-------- Records provided --------

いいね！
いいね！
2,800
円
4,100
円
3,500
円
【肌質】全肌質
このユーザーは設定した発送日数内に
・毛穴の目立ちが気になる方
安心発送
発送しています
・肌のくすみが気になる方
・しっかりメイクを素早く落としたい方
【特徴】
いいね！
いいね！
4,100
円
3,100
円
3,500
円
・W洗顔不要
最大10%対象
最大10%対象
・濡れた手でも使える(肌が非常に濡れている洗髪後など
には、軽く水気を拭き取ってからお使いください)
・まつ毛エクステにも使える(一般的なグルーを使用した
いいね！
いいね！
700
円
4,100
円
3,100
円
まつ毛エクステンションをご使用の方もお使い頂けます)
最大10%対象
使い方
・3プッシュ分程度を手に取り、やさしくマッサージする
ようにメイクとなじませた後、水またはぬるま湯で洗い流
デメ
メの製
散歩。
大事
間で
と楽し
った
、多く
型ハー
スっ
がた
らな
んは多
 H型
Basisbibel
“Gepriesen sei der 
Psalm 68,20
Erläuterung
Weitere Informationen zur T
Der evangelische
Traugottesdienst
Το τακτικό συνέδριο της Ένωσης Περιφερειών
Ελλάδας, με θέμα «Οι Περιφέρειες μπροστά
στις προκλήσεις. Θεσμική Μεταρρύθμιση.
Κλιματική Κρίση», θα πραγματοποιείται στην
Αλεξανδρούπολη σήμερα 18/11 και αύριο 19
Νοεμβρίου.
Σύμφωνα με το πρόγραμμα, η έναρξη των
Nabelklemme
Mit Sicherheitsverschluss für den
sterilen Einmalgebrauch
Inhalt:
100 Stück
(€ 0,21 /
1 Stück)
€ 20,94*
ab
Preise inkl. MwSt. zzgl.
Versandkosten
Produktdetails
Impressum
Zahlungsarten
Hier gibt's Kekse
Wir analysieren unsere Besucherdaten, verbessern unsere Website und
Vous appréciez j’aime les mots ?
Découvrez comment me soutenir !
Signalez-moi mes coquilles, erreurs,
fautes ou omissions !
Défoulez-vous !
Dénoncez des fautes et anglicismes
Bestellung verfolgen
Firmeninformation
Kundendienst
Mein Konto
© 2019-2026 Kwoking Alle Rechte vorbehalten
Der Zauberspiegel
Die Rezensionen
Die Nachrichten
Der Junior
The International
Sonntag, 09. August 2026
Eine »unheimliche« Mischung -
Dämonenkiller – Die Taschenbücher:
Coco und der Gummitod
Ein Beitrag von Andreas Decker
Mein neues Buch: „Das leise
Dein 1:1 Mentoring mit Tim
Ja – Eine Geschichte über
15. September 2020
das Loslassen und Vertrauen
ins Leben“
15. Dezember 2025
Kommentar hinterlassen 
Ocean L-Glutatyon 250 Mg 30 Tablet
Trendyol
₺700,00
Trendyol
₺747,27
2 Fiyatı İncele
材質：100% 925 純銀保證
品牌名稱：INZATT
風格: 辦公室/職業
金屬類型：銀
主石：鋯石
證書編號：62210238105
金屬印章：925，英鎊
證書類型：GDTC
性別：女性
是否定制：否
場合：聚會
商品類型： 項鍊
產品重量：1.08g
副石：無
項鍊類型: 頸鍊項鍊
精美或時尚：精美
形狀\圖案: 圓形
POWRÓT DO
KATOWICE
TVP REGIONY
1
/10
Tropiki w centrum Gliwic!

--------

Work to complete
The answer is the line containing "Coco und der Gummitod" together with every line after it in the records, repeated exactly and with nothing else.

Result
Coco und der Gummitod
Ein Beitrag von Andreas Decker
Mein neues Buch: „Das leise
Dein 1:1 Mentoring mit Tim
Ja – Eine Geschichte über
15. September 2020
das Loslassen und Vertrauen
ins Leben“
15. Dezember 2025
Kommentar hinterlassen 
Ocean L-Glutatyon 250 Mg 30 Tablet
Trendyol
₺700,00
Trendyol
₺747,27
2 Fiyatı İncele
材質：100% 925 純銀保證
品牌名稱：INZATT
風格: 辦公室/職業
金屬類型：銀
主石：鋯石
證書編號：62210238105
金屬印章：925，英鎊
證書類型：GDTC
性別：女性
是否定制：否
場合：聚會
商品類型： 項鍊
產品重量：1.08g
副石：無
項鍊類型: 頸鍊項鍊
精美或時尚：精美
形狀\圖案: 圓形
POWRÓT DO
KATOWICE
TVP REGIONY
1
/10
Tropiki w centrum Gliwic!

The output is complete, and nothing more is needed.